## [CONSIGNES ET EXIGENCES]
Recopiez mot pour mot l'intégralité du texte consacré au film CIRCUS OF FEAR.
--- TEXTE À LIRE ---
A Londres, des bandits réussissent un hold-up extraordinairement audacieux. Peu après, l'un d'eux est assassiné alors qu'il devait apporter une valise pleine de billets au commanditaire de ce "coup". L'inspecteur Elliott, chargé d'enquêter sur le casse, soupçonne que cette affaire soit liée au cirque Barberini...
Le réalisateur anglais John Llewellyn Moxey débuta à la télévision avant de s'illustrer dans le thriller et l'épouvante (avec notamment, son premier film THE CITY OF THE DEAD, interprété par Christopher Lee). Ainsi, au début des années 1960, il réalise toute une série de petits budgets s'inspirant, en principe, des écrits d'Edgar Wallace, comme DEATH TRAP ou RICOCHET. Puis arrive le producteur Harry Alan Towers. Consécutivement aux succès commerciaux de la Hammer, ce dernier, à la manière de Herman Cohen (CRIMES AU MUSÉE DES HORREURS) ou du tandem Baker-Berman (L'IMPASSE AUX VIOLENCES), s'impliqua dans l'élaboration de films horrifiques britanniques. Towers avait ainsi déjà produit LE MASQUE DE FU-MANCHU, premier d'une série de cinq films mettant en scène Christopher Lee dans le rôle du super-criminel oriental. Il décide de produire CIRCUS OF FEAR, l'adaptation d'un texte de l'écrivain Edgar Wallace, dont les oeuvres, depuis 1959, étaient très souvent transposées au cinéma, avec succès, en Allemagne.
--- DONNÉES PRÉSENTÉES ---
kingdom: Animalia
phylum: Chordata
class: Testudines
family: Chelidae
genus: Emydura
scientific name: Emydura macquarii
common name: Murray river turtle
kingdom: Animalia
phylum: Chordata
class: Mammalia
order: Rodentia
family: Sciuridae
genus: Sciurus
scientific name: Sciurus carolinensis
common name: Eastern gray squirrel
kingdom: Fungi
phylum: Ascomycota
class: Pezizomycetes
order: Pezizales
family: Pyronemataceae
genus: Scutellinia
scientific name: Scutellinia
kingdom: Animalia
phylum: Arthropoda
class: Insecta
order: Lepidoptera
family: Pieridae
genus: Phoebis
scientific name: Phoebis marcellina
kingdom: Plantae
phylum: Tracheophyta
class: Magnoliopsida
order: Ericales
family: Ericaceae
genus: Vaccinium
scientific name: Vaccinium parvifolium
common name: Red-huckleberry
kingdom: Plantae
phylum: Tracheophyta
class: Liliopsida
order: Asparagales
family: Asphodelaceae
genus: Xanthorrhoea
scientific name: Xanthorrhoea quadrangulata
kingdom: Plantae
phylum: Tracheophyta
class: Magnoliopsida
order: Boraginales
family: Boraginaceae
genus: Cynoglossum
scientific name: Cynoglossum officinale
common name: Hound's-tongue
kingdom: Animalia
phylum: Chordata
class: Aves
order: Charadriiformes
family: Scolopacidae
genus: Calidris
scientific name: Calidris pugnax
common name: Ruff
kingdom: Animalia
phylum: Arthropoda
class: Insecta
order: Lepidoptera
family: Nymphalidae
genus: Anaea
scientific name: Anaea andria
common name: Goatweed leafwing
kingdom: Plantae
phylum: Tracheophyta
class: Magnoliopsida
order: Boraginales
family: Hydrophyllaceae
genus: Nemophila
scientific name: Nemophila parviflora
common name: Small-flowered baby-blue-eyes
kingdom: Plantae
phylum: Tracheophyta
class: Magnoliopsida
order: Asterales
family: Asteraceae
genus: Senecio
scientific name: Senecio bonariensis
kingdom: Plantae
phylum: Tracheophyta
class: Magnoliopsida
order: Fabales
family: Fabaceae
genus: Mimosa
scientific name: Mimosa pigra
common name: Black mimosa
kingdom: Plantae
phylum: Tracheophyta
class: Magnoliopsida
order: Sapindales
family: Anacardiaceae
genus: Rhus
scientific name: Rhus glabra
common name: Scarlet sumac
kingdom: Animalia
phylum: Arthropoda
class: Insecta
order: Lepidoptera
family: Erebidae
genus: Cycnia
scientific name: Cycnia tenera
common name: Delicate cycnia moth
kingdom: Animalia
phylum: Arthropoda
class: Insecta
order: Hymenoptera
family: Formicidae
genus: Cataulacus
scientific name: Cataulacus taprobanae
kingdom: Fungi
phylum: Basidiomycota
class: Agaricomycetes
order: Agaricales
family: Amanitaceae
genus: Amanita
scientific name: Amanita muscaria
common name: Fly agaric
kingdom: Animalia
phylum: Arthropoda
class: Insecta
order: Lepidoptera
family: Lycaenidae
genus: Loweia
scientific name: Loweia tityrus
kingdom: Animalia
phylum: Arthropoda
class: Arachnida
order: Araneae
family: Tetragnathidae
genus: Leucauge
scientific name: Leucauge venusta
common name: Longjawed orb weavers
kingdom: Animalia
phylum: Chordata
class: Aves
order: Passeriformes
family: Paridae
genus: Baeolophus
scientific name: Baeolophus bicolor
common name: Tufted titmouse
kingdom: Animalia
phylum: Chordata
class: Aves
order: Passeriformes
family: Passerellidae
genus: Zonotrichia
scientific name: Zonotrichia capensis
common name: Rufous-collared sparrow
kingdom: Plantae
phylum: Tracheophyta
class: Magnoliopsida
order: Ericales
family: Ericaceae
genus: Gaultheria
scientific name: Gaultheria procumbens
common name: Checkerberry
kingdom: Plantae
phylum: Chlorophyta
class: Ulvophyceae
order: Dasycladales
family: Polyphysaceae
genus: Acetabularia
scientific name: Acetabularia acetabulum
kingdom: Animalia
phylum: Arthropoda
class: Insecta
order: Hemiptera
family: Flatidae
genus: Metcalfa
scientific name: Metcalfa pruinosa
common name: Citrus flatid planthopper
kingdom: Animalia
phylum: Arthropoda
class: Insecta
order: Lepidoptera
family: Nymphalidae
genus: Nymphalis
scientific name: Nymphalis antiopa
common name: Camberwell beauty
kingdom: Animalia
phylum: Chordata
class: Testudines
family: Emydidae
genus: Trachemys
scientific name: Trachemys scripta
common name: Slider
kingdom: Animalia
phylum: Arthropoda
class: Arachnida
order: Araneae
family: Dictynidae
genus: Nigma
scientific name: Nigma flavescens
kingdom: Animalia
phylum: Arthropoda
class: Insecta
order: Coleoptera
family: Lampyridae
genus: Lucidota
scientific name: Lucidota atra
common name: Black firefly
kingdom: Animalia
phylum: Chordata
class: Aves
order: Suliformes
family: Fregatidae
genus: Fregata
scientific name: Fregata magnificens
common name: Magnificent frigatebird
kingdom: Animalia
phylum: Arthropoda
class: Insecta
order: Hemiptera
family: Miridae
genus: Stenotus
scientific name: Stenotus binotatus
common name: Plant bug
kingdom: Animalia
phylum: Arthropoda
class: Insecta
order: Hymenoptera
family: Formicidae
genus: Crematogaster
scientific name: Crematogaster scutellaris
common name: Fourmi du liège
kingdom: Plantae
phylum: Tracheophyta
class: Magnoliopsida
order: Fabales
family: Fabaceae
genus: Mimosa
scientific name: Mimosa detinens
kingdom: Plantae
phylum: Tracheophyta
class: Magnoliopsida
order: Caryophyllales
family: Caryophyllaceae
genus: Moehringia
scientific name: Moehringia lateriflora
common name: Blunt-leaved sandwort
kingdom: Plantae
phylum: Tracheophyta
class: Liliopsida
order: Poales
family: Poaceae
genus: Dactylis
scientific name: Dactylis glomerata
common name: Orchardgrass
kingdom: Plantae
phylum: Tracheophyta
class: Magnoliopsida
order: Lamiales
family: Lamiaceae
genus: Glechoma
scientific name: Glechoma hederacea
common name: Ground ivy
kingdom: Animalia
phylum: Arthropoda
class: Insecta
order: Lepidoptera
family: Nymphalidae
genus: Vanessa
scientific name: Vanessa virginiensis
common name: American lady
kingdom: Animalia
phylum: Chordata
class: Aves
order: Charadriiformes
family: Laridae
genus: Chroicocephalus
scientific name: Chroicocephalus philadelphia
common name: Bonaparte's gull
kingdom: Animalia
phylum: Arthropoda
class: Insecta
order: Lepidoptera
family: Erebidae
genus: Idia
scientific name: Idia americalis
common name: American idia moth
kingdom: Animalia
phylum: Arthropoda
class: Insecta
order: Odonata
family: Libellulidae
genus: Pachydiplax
---
## [SOLUTION CI-DESSOUS]
A Londres, des bandits réussissent un hold-up extraordinairement audacieux. Peu après, l'un d'eux est assassiné alors qu'il devait apporter une valise pleine de billets au commanditaire de ce "coup". L'inspecteur Elliott, chargé d'enquêter sur le casse, soupçonne que cette affaire soit liée au cirque Barberini...
Le réalisateur anglais John Llewellyn Moxey débuta à la télévision avant de s'illustrer dans le thriller et l'épouvante (avec notamment, son premier film THE CITY OF THE DEAD, interprété par Christopher Lee). Ainsi, au début des années 1960, il réalise toute une série de petits budgets s'inspirant, en principe, des écrits d'Edgar Wallace, comme DEATH TRAP ou RICOCHET. Puis arrive le producteur Harry Alan Towers. Consécutivement aux succès commerciaux de la Hammer, ce dernier, à la manière de Herman Cohen (CRIMES AU MUSÉE DES HORREURS) ou du tandem Baker-Berman (L'IMPASSE AUX VIOLENCES), s'impliqua dans l'élaboration de films horrifiques britanniques. Towers avait ainsi déjà produit LE MASQUE DE FU-MANCHU, premier d'une série de cinq films mettant en scène Christopher Lee dans le rôle du super-criminel oriental. Il décide de produire CIRCUS OF FEAR, l'adaptation d'un texte de l'écrivain Edgar Wallace, dont les oeuvres, depuis 1959, étaient très souvent transposées au cinéma, avec succès, en Allemagne.